El siguiente mensaje de los vendedores de mantras decía que “el virus no entiende de fronteras ni países”. Alfonso se moría de la risa por la idea, a la vez que se indignaba por su engaño. “Pues solo faltaba que existiera un virus capaz de discriminar naciones y pueblos. Aquí entro y aquí no. “Hay que ser gilipollas”, tronaba al escuchar en la televisión al ministro de Sanidad soltar tan luminoso fruto de la inteligencia. “Son tan tontos que creen que las personas son igualmente imbéciles”.
El objeto de aquel mantra era refutar a las autoridades locales, de manera que el mando contra la pandemia recayera en los políticos del gobierno central. Incluso generales con medallas de latón y purpurina acompañaban a los políticos en el púlpito de los mantras. Porque el virus era internacional. Una guerra mundial
Luego vino el mantra de la empatía. Empatía por aquí y empatía por allá, para llamar a la solidaridad y responsabilidad individual. No había tertuliano, político con y sin cartera y tendero de la esquina que no sacase a paseo la empatía, el descubrimiento de América. Alfonso desconfiaba de los descubridores sobrevenidos. Empatía es la compasión de toda la vida y la grandeza clásica del alma al ponerse en la situación del otro para comprenderlo y compartirse. Y de repente, era un mantra.
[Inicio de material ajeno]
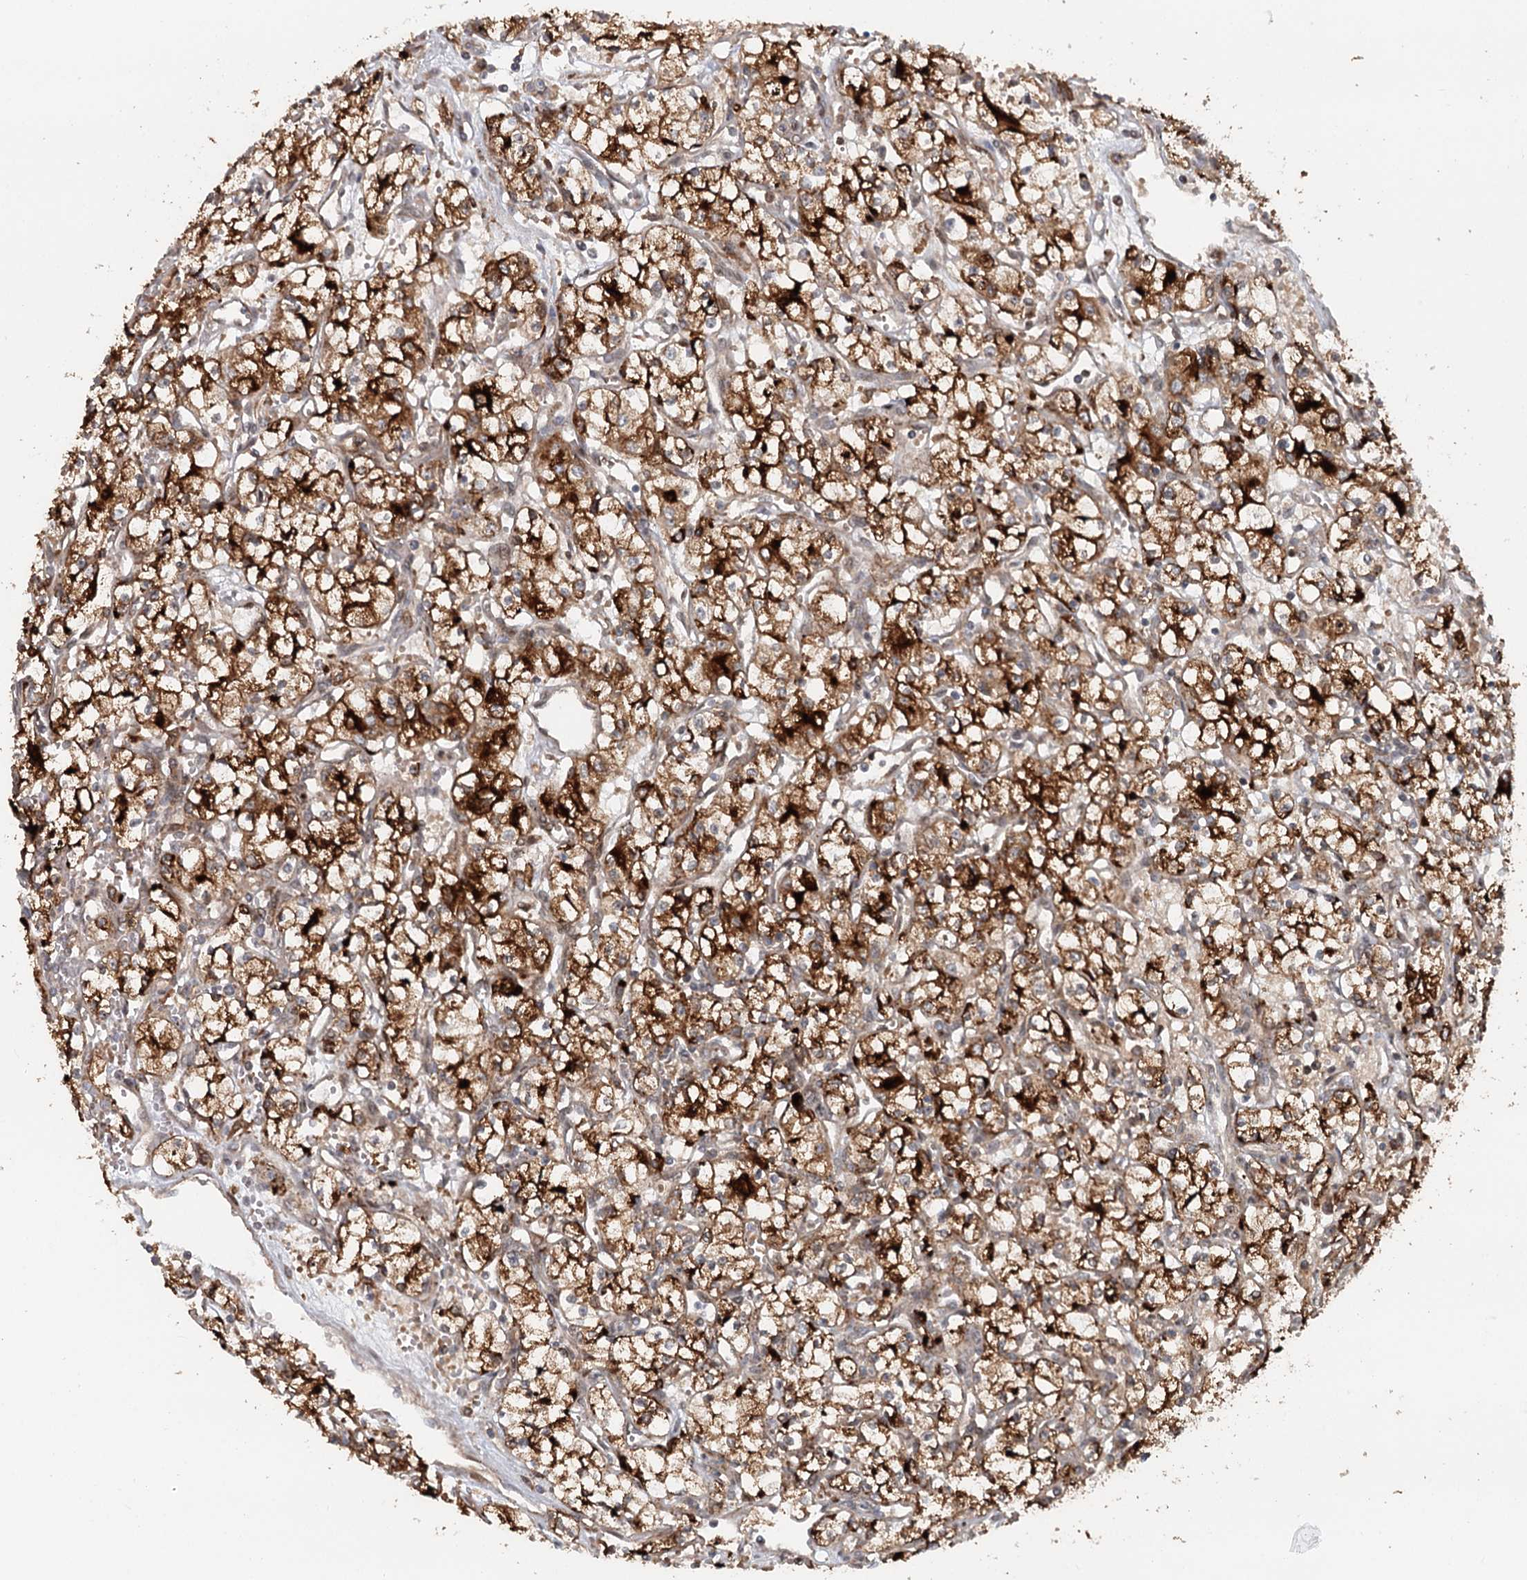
{"staining": {"intensity": "strong", "quantity": ">75%", "location": "cytoplasmic/membranous"}, "tissue": "renal cancer", "cell_type": "Tumor cells", "image_type": "cancer", "snomed": [{"axis": "morphology", "description": "Adenocarcinoma, NOS"}, {"axis": "topography", "description": "Kidney"}], "caption": "A photomicrograph showing strong cytoplasmic/membranous expression in approximately >75% of tumor cells in renal adenocarcinoma, as visualized by brown immunohistochemical staining.", "gene": "RNF111", "patient": {"sex": "male", "age": 59}}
Con el último de los mantras captados por Alfonso fue muy crítico. Era el que pedía a los ciudadanos “confiar en la ciencia”, poner toda nuestra fe, esperanza y caridad en los prodigios de la ciencia, entendida como magia en busca de una vacuna. “Es como si nos pidieran creer en las matemáticas”, rumiaba Alfonso. ¿Es acaso la ciencia la nueva religión? Pero no, la ciencia no es una ideología. A falta de ideas libres y respeto a la dignidad de la gente, en la ciudad se había implantado el reinado de los vendedores de mantras. Y disparaban a matar.